BEGIN The records
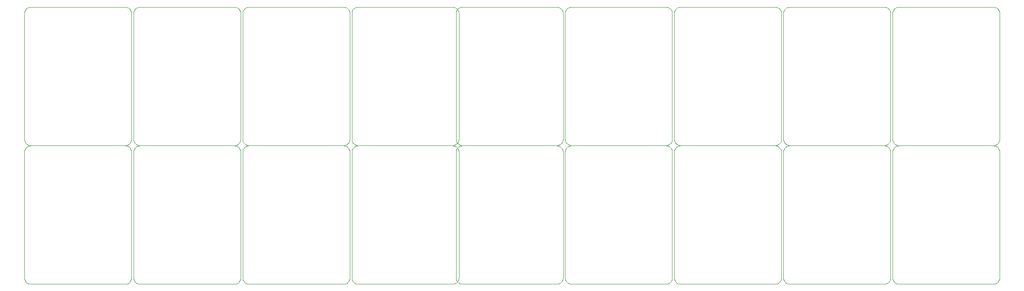
<source format=gko>
%MOIN*%
%OFA0B0*%
%FSLAX44Y44*%
%IPPOS*%
%LPD*%
%ADD10C,0*%
D10*
X00077346Y00094511D02*
X00077346Y00094511D01*
X00077424Y00094517D01*
X00077500Y00094536D01*
X00077573Y00094566D01*
X00077640Y00094607D01*
X00077700Y00094658D01*
X00077750Y00094717D01*
X00077791Y00094784D01*
X00077821Y00094857D01*
X00077840Y00094933D01*
X00077846Y00095011D01*
X00077846Y00105011D01*
X00077840Y00105090D01*
X00077821Y00105166D01*
X00077791Y00105238D01*
X00077750Y00105305D01*
X00077700Y00105365D01*
X00077640Y00105416D01*
X00077573Y00105457D01*
X00077500Y00105487D01*
X00077424Y00105505D01*
X00077346Y00105511D01*
X00069846Y00105511D01*
X00069768Y00105505D01*
X00069691Y00105487D01*
X00069619Y00105457D01*
X00069552Y00105416D01*
X00069492Y00105365D01*
X00069441Y00105305D01*
X00069400Y00105238D01*
X00069370Y00105166D01*
X00069352Y00105090D01*
X00069346Y00105011D01*
X00069346Y00095011D01*
X00069352Y00094933D01*
X00069370Y00094857D01*
X00069400Y00094784D01*
X00069441Y00094717D01*
X00069492Y00094658D01*
X00069552Y00094607D01*
X00069619Y00094566D01*
X00069691Y00094536D01*
X00069768Y00094517D01*
X00069846Y00094511D01*
X00077346Y00094511D01*
X00068685Y00094511D02*
X00068685Y00094511D01*
X00068763Y00094517D01*
X00068839Y00094536D01*
X00068912Y00094566D01*
X00068978Y00094607D01*
X00069038Y00094658D01*
X00069089Y00094717D01*
X00069130Y00094784D01*
X00069160Y00094857D01*
X00069178Y00094933D01*
X00069185Y00095011D01*
X00069185Y00105011D01*
X00069178Y00105090D01*
X00069160Y00105166D01*
X00069130Y00105238D01*
X00069089Y00105305D01*
X00069038Y00105365D01*
X00068978Y00105416D01*
X00068912Y00105457D01*
X00068839Y00105487D01*
X00068763Y00105505D01*
X00068685Y00105511D01*
X00061185Y00105511D01*
X00061106Y00105505D01*
X00061030Y00105487D01*
X00060958Y00105457D01*
X00060891Y00105416D01*
X00060831Y00105365D01*
X00060780Y00105305D01*
X00060739Y00105238D01*
X00060709Y00105166D01*
X00060691Y00105090D01*
X00060685Y00105011D01*
X00060685Y00095011D01*
X00060691Y00094933D01*
X00060709Y00094857D01*
X00060739Y00094784D01*
X00060780Y00094717D01*
X00060831Y00094658D01*
X00060891Y00094607D01*
X00060958Y00094566D01*
X00061030Y00094536D01*
X00061106Y00094517D01*
X00061185Y00094511D01*
X00068685Y00094511D01*
X00060023Y00094511D02*
X00060023Y00094511D01*
X00060101Y00094517D01*
X00060178Y00094536D01*
X00060250Y00094566D01*
X00060317Y00094607D01*
X00060377Y00094658D01*
X00060428Y00094717D01*
X00060469Y00094784D01*
X00060499Y00094857D01*
X00060517Y00094933D01*
X00060523Y00095011D01*
X00060523Y00105011D01*
X00060517Y00105090D01*
X00060499Y00105166D01*
X00060469Y00105238D01*
X00060428Y00105305D01*
X00060377Y00105365D01*
X00060317Y00105416D01*
X00060250Y00105457D01*
X00060178Y00105487D01*
X00060101Y00105505D01*
X00060023Y00105511D01*
X00052523Y00105511D01*
X00052445Y00105505D01*
X00052369Y00105487D01*
X00052296Y00105457D01*
X00052229Y00105416D01*
X00052170Y00105365D01*
X00052119Y00105305D01*
X00052078Y00105238D01*
X00052048Y00105166D01*
X00052029Y00105090D01*
X00052023Y00105011D01*
X00052023Y00095011D01*
X00052029Y00094933D01*
X00052048Y00094857D01*
X00052078Y00094784D01*
X00052119Y00094717D01*
X00052170Y00094658D01*
X00052229Y00094607D01*
X00052296Y00094566D01*
X00052369Y00094536D01*
X00052445Y00094517D01*
X00052523Y00094511D01*
X00060023Y00094511D01*
X00051362Y00094511D02*
X00051362Y00094511D01*
X00051440Y00094517D01*
X00051516Y00094536D01*
X00051589Y00094566D01*
X00051656Y00094607D01*
X00051715Y00094658D01*
X00051766Y00094717D01*
X00051807Y00094784D01*
X00051837Y00094857D01*
X00051856Y00094933D01*
X00051862Y00095011D01*
X00051862Y00105011D01*
X00051856Y00105090D01*
X00051837Y00105166D01*
X00051807Y00105238D01*
X00051766Y00105305D01*
X00051715Y00105365D01*
X00051656Y00105416D01*
X00051589Y00105457D01*
X00051516Y00105487D01*
X00051440Y00105505D01*
X00051362Y00105511D01*
X00043862Y00105511D01*
X00043783Y00105505D01*
X00043707Y00105487D01*
X00043635Y00105457D01*
X00043568Y00105416D01*
X00043508Y00105365D01*
X00043457Y00105305D01*
X00043416Y00105238D01*
X00043386Y00105166D01*
X00043368Y00105090D01*
X00043362Y00105011D01*
X00043362Y00095011D01*
X00043368Y00094933D01*
X00043386Y00094857D01*
X00043416Y00094784D01*
X00043457Y00094717D01*
X00043508Y00094658D01*
X00043568Y00094607D01*
X00043635Y00094566D01*
X00043707Y00094536D01*
X00043783Y00094517D01*
X00043862Y00094511D01*
X00051362Y00094511D01*
X00042700Y00094511D02*
X00042700Y00094511D01*
X00042779Y00094517D01*
X00042855Y00094536D01*
X00042927Y00094566D01*
X00042994Y00094607D01*
X00043054Y00094658D01*
X00043105Y00094717D01*
X00043146Y00094784D01*
X00043176Y00094857D01*
X00043194Y00094933D01*
X00043200Y00095011D01*
X00043200Y00105011D01*
X00043194Y00105090D01*
X00043176Y00105166D01*
X00043146Y00105238D01*
X00043105Y00105305D01*
X00043054Y00105365D01*
X00042994Y00105416D01*
X00042927Y00105457D01*
X00042855Y00105487D01*
X00042779Y00105505D01*
X00042700Y00105511D01*
X00035200Y00105511D01*
X00035122Y00105505D01*
X00035046Y00105487D01*
X00034973Y00105457D01*
X00034906Y00105416D01*
X00034847Y00105365D01*
X00034796Y00105305D01*
X00034755Y00105238D01*
X00034725Y00105166D01*
X00034706Y00105090D01*
X00034700Y00105011D01*
X00034700Y00095011D01*
X00034706Y00094933D01*
X00034725Y00094857D01*
X00034755Y00094784D01*
X00034796Y00094717D01*
X00034847Y00094658D01*
X00034906Y00094607D01*
X00034973Y00094566D01*
X00035046Y00094536D01*
X00035122Y00094517D01*
X00035200Y00094511D01*
X00042700Y00094511D01*
X00034433Y00094511D02*
X00034433Y00094511D01*
X00034511Y00094517D01*
X00034587Y00094536D01*
X00034660Y00094566D01*
X00034726Y00094607D01*
X00034786Y00094658D01*
X00034837Y00094717D01*
X00034878Y00094784D01*
X00034908Y00094857D01*
X00034926Y00094933D01*
X00034933Y00095011D01*
X00034933Y00105011D01*
X00034926Y00105090D01*
X00034908Y00105166D01*
X00034878Y00105238D01*
X00034837Y00105305D01*
X00034786Y00105365D01*
X00034726Y00105416D01*
X00034660Y00105457D01*
X00034587Y00105487D01*
X00034511Y00105505D01*
X00034433Y00105511D01*
X00026933Y00105511D01*
X00026854Y00105505D01*
X00026778Y00105487D01*
X00026706Y00105457D01*
X00026639Y00105416D01*
X00026579Y00105365D01*
X00026528Y00105305D01*
X00026487Y00105238D01*
X00026457Y00105166D01*
X00026439Y00105090D01*
X00026433Y00105011D01*
X00026433Y00095011D01*
X00026439Y00094933D01*
X00026457Y00094857D01*
X00026487Y00094784D01*
X00026528Y00094717D01*
X00026579Y00094658D01*
X00026639Y00094607D01*
X00026706Y00094566D01*
X00026778Y00094536D01*
X00026854Y00094517D01*
X00026933Y00094511D01*
X00034433Y00094511D01*
X00025771Y00094511D02*
X00025771Y00094511D01*
X00025849Y00094517D01*
X00025926Y00094536D01*
X00025998Y00094566D01*
X00026065Y00094607D01*
X00026125Y00094658D01*
X00026176Y00094717D01*
X00026217Y00094784D01*
X00026247Y00094857D01*
X00026265Y00094933D01*
X00026271Y00095011D01*
X00026271Y00105011D01*
X00026265Y00105090D01*
X00026247Y00105166D01*
X00026217Y00105238D01*
X00026176Y00105305D01*
X00026125Y00105365D01*
X00026065Y00105416D01*
X00025998Y00105457D01*
X00025926Y00105487D01*
X00025849Y00105505D01*
X00025771Y00105511D01*
X00018271Y00105511D01*
X00018193Y00105505D01*
X00018117Y00105487D01*
X00018044Y00105457D01*
X00017977Y00105416D01*
X00017918Y00105365D01*
X00017867Y00105305D01*
X00017826Y00105238D01*
X00017796Y00105166D01*
X00017777Y00105090D01*
X00017771Y00105011D01*
X00017771Y00095011D01*
X00017777Y00094933D01*
X00017796Y00094857D01*
X00017826Y00094784D01*
X00017867Y00094717D01*
X00017918Y00094658D01*
X00017977Y00094607D01*
X00018044Y00094566D01*
X00018117Y00094536D01*
X00018193Y00094517D01*
X00018271Y00094511D01*
X00025771Y00094511D01*
X00017110Y00094511D02*
X00017110Y00094511D01*
X00017188Y00094517D01*
X00017264Y00094536D01*
X00017337Y00094566D01*
X00017404Y00094607D01*
X00017463Y00094658D01*
X00017514Y00094717D01*
X00017555Y00094784D01*
X00017585Y00094857D01*
X00017604Y00094933D01*
X00017610Y00095011D01*
X00017610Y00105011D01*
X00017604Y00105090D01*
X00017585Y00105166D01*
X00017555Y00105238D01*
X00017514Y00105305D01*
X00017463Y00105365D01*
X00017404Y00105416D01*
X00017337Y00105457D01*
X00017264Y00105487D01*
X00017188Y00105505D01*
X00017110Y00105511D01*
X00009610Y00105511D01*
X00009532Y00105505D01*
X00009455Y00105487D01*
X00009383Y00105457D01*
X00009316Y00105416D01*
X00009256Y00105365D01*
X00009205Y00105305D01*
X00009164Y00105238D01*
X00009134Y00105166D01*
X00009116Y00105090D01*
X00009110Y00105011D01*
X00009110Y00095011D01*
X00009116Y00094933D01*
X00009134Y00094857D01*
X00009164Y00094784D01*
X00009205Y00094717D01*
X00009256Y00094658D01*
X00009316Y00094607D01*
X00009383Y00094566D01*
X00009455Y00094536D01*
X00009532Y00094517D01*
X00009610Y00094511D01*
X00017110Y00094511D01*
X00008448Y00094511D02*
X00008448Y00094511D01*
X00008527Y00094517D01*
X00008603Y00094536D01*
X00008675Y00094566D01*
X00008742Y00094607D01*
X00008802Y00094658D01*
X00008853Y00094717D01*
X00008894Y00094784D01*
X00008924Y00094857D01*
X00008942Y00094933D01*
X00008948Y00095011D01*
X00008948Y00105011D01*
X00008942Y00105090D01*
X00008924Y00105166D01*
X00008894Y00105238D01*
X00008853Y00105305D01*
X00008802Y00105365D01*
X00008742Y00105416D01*
X00008675Y00105457D01*
X00008603Y00105487D01*
X00008527Y00105505D01*
X00008448Y00105511D01*
X00000948Y00105511D01*
X00000870Y00105505D01*
X00000794Y00105487D01*
X00000721Y00105457D01*
X00000654Y00105416D01*
X00000595Y00105365D01*
X00000544Y00105305D01*
X00000503Y00105238D01*
X00000473Y00105166D01*
X00000454Y00105090D01*
X00000448Y00105011D01*
X00000448Y00095011D01*
X00000454Y00094933D01*
X00000473Y00094857D01*
X00000503Y00094784D01*
X00000544Y00094717D01*
X00000595Y00094658D01*
X00000654Y00094607D01*
X00000721Y00094566D01*
X00000794Y00094536D01*
X00000870Y00094517D01*
X00000948Y00094511D01*
X00008448Y00094511D01*
X00077346Y00105535D02*
X00077346Y00105535D01*
X00077424Y00105541D01*
X00077500Y00105559D01*
X00077573Y00105589D01*
X00077640Y00105630D01*
X00077700Y00105681D01*
X00077750Y00105741D01*
X00077791Y00105808D01*
X00077821Y00105880D01*
X00077840Y00105957D01*
X00077846Y00106035D01*
X00077846Y00116035D01*
X00077840Y00116113D01*
X00077821Y00116189D01*
X00077791Y00116262D01*
X00077750Y00116329D01*
X00077700Y00116388D01*
X00077640Y00116439D01*
X00077573Y00116480D01*
X00077500Y00116510D01*
X00077424Y00116529D01*
X00077346Y00116535D01*
X00069846Y00116535D01*
X00069768Y00116529D01*
X00069691Y00116510D01*
X00069619Y00116480D01*
X00069552Y00116439D01*
X00069492Y00116388D01*
X00069441Y00116329D01*
X00069400Y00116262D01*
X00069370Y00116189D01*
X00069352Y00116113D01*
X00069346Y00116035D01*
X00069346Y00106035D01*
X00069352Y00105957D01*
X00069370Y00105880D01*
X00069400Y00105808D01*
X00069441Y00105741D01*
X00069492Y00105681D01*
X00069552Y00105630D01*
X00069619Y00105589D01*
X00069691Y00105559D01*
X00069768Y00105541D01*
X00069846Y00105535D01*
X00077346Y00105535D01*
X00068685Y00105535D02*
X00068685Y00105535D01*
X00068763Y00105541D01*
X00068839Y00105559D01*
X00068912Y00105589D01*
X00068978Y00105630D01*
X00069038Y00105681D01*
X00069089Y00105741D01*
X00069130Y00105808D01*
X00069160Y00105880D01*
X00069178Y00105957D01*
X00069185Y00106035D01*
X00069185Y00116035D01*
X00069178Y00116113D01*
X00069160Y00116189D01*
X00069130Y00116262D01*
X00069089Y00116329D01*
X00069038Y00116388D01*
X00068978Y00116439D01*
X00068912Y00116480D01*
X00068839Y00116510D01*
X00068763Y00116529D01*
X00068685Y00116535D01*
X00061185Y00116535D01*
X00061106Y00116529D01*
X00061030Y00116510D01*
X00060958Y00116480D01*
X00060891Y00116439D01*
X00060831Y00116388D01*
X00060780Y00116329D01*
X00060739Y00116262D01*
X00060709Y00116189D01*
X00060691Y00116113D01*
X00060685Y00116035D01*
X00060685Y00106035D01*
X00060691Y00105957D01*
X00060709Y00105880D01*
X00060739Y00105808D01*
X00060780Y00105741D01*
X00060831Y00105681D01*
X00060891Y00105630D01*
X00060958Y00105589D01*
X00061030Y00105559D01*
X00061106Y00105541D01*
X00061185Y00105535D01*
X00068685Y00105535D01*
X00060023Y00105535D02*
X00060023Y00105535D01*
X00060101Y00105541D01*
X00060178Y00105559D01*
X00060250Y00105589D01*
X00060317Y00105630D01*
X00060377Y00105681D01*
X00060428Y00105741D01*
X00060469Y00105808D01*
X00060499Y00105880D01*
X00060517Y00105957D01*
X00060523Y00106035D01*
X00060523Y00116035D01*
X00060517Y00116113D01*
X00060499Y00116189D01*
X00060469Y00116262D01*
X00060428Y00116329D01*
X00060377Y00116388D01*
X00060317Y00116439D01*
X00060250Y00116480D01*
X00060178Y00116510D01*
X00060101Y00116529D01*
X00060023Y00116535D01*
X00052523Y00116535D01*
X00052445Y00116529D01*
X00052369Y00116510D01*
X00052296Y00116480D01*
X00052229Y00116439D01*
X00052170Y00116388D01*
X00052119Y00116329D01*
X00052078Y00116262D01*
X00052048Y00116189D01*
X00052029Y00116113D01*
X00052023Y00116035D01*
X00052023Y00106035D01*
X00052029Y00105957D01*
X00052048Y00105880D01*
X00052078Y00105808D01*
X00052119Y00105741D01*
X00052170Y00105681D01*
X00052229Y00105630D01*
X00052296Y00105589D01*
X00052369Y00105559D01*
X00052445Y00105541D01*
X00052523Y00105535D01*
X00060023Y00105535D01*
X00051362Y00105535D02*
X00051362Y00105535D01*
X00051440Y00105541D01*
X00051516Y00105559D01*
X00051589Y00105589D01*
X00051656Y00105630D01*
X00051715Y00105681D01*
X00051766Y00105741D01*
X00051807Y00105808D01*
X00051837Y00105880D01*
X00051856Y00105957D01*
X00051862Y00106035D01*
X00051862Y00116035D01*
X00051856Y00116113D01*
X00051837Y00116189D01*
X00051807Y00116262D01*
X00051766Y00116329D01*
X00051715Y00116388D01*
X00051656Y00116439D01*
X00051589Y00116480D01*
X00051516Y00116510D01*
X00051440Y00116529D01*
X00051362Y00116535D01*
X00043862Y00116535D01*
X00043783Y00116529D01*
X00043707Y00116510D01*
X00043635Y00116480D01*
X00043568Y00116439D01*
X00043508Y00116388D01*
X00043457Y00116329D01*
X00043416Y00116262D01*
X00043386Y00116189D01*
X00043368Y00116113D01*
X00043362Y00116035D01*
X00043362Y00106035D01*
X00043368Y00105957D01*
X00043386Y00105880D01*
X00043416Y00105808D01*
X00043457Y00105741D01*
X00043508Y00105681D01*
X00043568Y00105630D01*
X00043635Y00105589D01*
X00043707Y00105559D01*
X00043783Y00105541D01*
X00043862Y00105535D01*
X00051362Y00105535D01*
X00042700Y00105535D02*
X00042700Y00105535D01*
X00042779Y00105541D01*
X00042855Y00105559D01*
X00042927Y00105589D01*
X00042994Y00105630D01*
X00043054Y00105681D01*
X00043105Y00105741D01*
X00043146Y00105808D01*
X00043176Y00105880D01*
X00043194Y00105957D01*
X00043200Y00106035D01*
X00043200Y00116035D01*
X00043194Y00116113D01*
X00043176Y00116189D01*
X00043146Y00116262D01*
X00043105Y00116329D01*
X00043054Y00116388D01*
X00042994Y00116439D01*
X00042927Y00116480D01*
X00042855Y00116510D01*
X00042779Y00116529D01*
X00042700Y00116535D01*
X00035200Y00116535D01*
X00035122Y00116529D01*
X00035046Y00116510D01*
X00034973Y00116480D01*
X00034906Y00116439D01*
X00034847Y00116388D01*
X00034796Y00116329D01*
X00034755Y00116262D01*
X00034725Y00116189D01*
X00034706Y00116113D01*
X00034700Y00116035D01*
X00034700Y00106035D01*
X00034706Y00105957D01*
X00034725Y00105880D01*
X00034755Y00105808D01*
X00034796Y00105741D01*
X00034847Y00105681D01*
X00034906Y00105630D01*
X00034973Y00105589D01*
X00035046Y00105559D01*
X00035122Y00105541D01*
X00035200Y00105535D01*
X00042700Y00105535D01*
X00034433Y00105535D02*
X00034433Y00105535D01*
X00034511Y00105541D01*
X00034587Y00105559D01*
X00034660Y00105589D01*
X00034726Y00105630D01*
X00034786Y00105681D01*
X00034837Y00105741D01*
X00034878Y00105808D01*
X00034908Y00105880D01*
X00034926Y00105957D01*
X00034933Y00106035D01*
X00034933Y00116035D01*
X00034926Y00116113D01*
X00034908Y00116189D01*
X00034878Y00116262D01*
X00034837Y00116329D01*
X00034786Y00116388D01*
X00034726Y00116439D01*
X00034660Y00116480D01*
X00034587Y00116510D01*
X00034511Y00116529D01*
X00034433Y00116535D01*
X00026933Y00116535D01*
X00026854Y00116529D01*
X00026778Y00116510D01*
X00026706Y00116480D01*
X00026639Y00116439D01*
X00026579Y00116388D01*
X00026528Y00116329D01*
X00026487Y00116262D01*
X00026457Y00116189D01*
X00026439Y00116113D01*
X00026433Y00116035D01*
X00026433Y00106035D01*
X00026439Y00105957D01*
X00026457Y00105880D01*
X00026487Y00105808D01*
X00026528Y00105741D01*
X00026579Y00105681D01*
X00026639Y00105630D01*
X00026706Y00105589D01*
X00026778Y00105559D01*
X00026854Y00105541D01*
X00026933Y00105535D01*
X00034433Y00105535D01*
X00025771Y00105535D02*
X00025771Y00105535D01*
X00025849Y00105541D01*
X00025926Y00105559D01*
X00025998Y00105589D01*
X00026065Y00105630D01*
X00026125Y00105681D01*
X00026176Y00105741D01*
X00026217Y00105808D01*
X00026247Y00105880D01*
X00026265Y00105957D01*
X00026271Y00106035D01*
X00026271Y00116035D01*
X00026265Y00116113D01*
X00026247Y00116189D01*
X00026217Y00116262D01*
X00026176Y00116329D01*
X00026125Y00116388D01*
X00026065Y00116439D01*
X00025998Y00116480D01*
X00025926Y00116510D01*
X00025849Y00116529D01*
X00025771Y00116535D01*
X00018271Y00116535D01*
X00018193Y00116529D01*
X00018117Y00116510D01*
X00018044Y00116480D01*
X00017977Y00116439D01*
X00017918Y00116388D01*
X00017867Y00116329D01*
X00017826Y00116262D01*
X00017796Y00116189D01*
X00017777Y00116113D01*
X00017771Y00116035D01*
X00017771Y00106035D01*
X00017777Y00105957D01*
X00017796Y00105880D01*
X00017826Y00105808D01*
X00017867Y00105741D01*
X00017918Y00105681D01*
X00017977Y00105630D01*
X00018044Y00105589D01*
X00018117Y00105559D01*
X00018193Y00105541D01*
X00018271Y00105535D01*
X00025771Y00105535D01*
X00017110Y00105535D02*
X00017110Y00105535D01*
X00017188Y00105541D01*
X00017264Y00105559D01*
X00017337Y00105589D01*
X00017404Y00105630D01*
X00017463Y00105681D01*
X00017514Y00105741D01*
X00017555Y00105808D01*
X00017585Y00105880D01*
X00017604Y00105957D01*
X00017610Y00106035D01*
X00017610Y00116035D01*
X00017604Y00116113D01*
X00017585Y00116189D01*
X00017555Y00116262D01*
X00017514Y00116329D01*
X00017463Y00116388D01*
X00017404Y00116439D01*
X00017337Y00116480D01*
X00017264Y00116510D01*
X00017188Y00116529D01*
X00017110Y00116535D01*
X00009610Y00116535D01*
X00009532Y00116529D01*
X00009455Y00116510D01*
X00009383Y00116480D01*
X00009316Y00116439D01*
X00009256Y00116388D01*
X00009205Y00116329D01*
X00009164Y00116262D01*
X00009134Y00116189D01*
X00009116Y00116113D01*
X00009110Y00116035D01*
X00009110Y00106035D01*
X00009116Y00105957D01*
X00009134Y00105880D01*
X00009164Y00105808D01*
X00009205Y00105741D01*
X00009256Y00105681D01*
X00009316Y00105630D01*
X00009383Y00105589D01*
X00009455Y00105559D01*
X00009532Y00105541D01*
X00009610Y00105535D01*
X00017110Y00105535D01*
X00008448Y00105535D02*
X00008448Y00105535D01*
X00008527Y00105541D01*
X00008603Y00105559D01*
X00008675Y00105589D01*
X00008742Y00105630D01*
X00008802Y00105681D01*
X00008853Y00105741D01*
X00008894Y00105808D01*
X00008924Y00105880D01*
X00008942Y00105957D01*
X00008948Y00106035D01*
X00008948Y00116035D01*
X00008942Y00116113D01*
X00008924Y00116189D01*
X00008894Y00116262D01*
X00008853Y00116329D01*
X00008802Y00116388D01*
X00008742Y00116439D01*
X00008675Y00116480D01*
X00008603Y00116510D01*
X00008527Y00116529D01*
X00008448Y00116535D01*
X00000948Y00116535D01*
X00000870Y00116529D01*
X00000794Y00116510D01*
X00000721Y00116480D01*
X00000654Y00116439D01*
X00000595Y00116388D01*
X00000544Y00116329D01*
X00000503Y00116262D01*
X00000473Y00116189D01*
X00000454Y00116113D01*
X00000448Y00116035D01*
X00000448Y00106035D01*
X00000454Y00105957D01*
X00000473Y00105880D01*
X00000503Y00105808D01*
X00000544Y00105741D01*
X00000595Y00105681D01*
X00000654Y00105630D01*
X00000721Y00105589D01*
X00000794Y00105559D01*
X00000870Y00105541D01*
X00000948Y00105535D01*
X00008448Y00105535D01*
M02*
</source>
END The records
> _Work to complete_:
Go back to the listing above. Copy word for word the lines from the one with "X00060685Y00095011D01*" through the one with "X00060178Y00094536D01*", and nothing more.

> _The completed task_:
X00060685Y00095011D01*
X00060691Y00094933D01*
X00060709Y00094857D01*
X00060739Y00094784D01*
X00060780Y00094717D01*
X00060831Y00094658D01*
X00060891Y00094607D01*
X00060958Y00094566D01*
X00061030Y00094536D01*
X00061106Y00094517D01*
X00061185Y00094511D01*
X00068685Y00094511D01*
X00060023Y00094511D02*
X00060023Y00094511D01*
X00060101Y00094517D01*
X00060178Y00094536D01*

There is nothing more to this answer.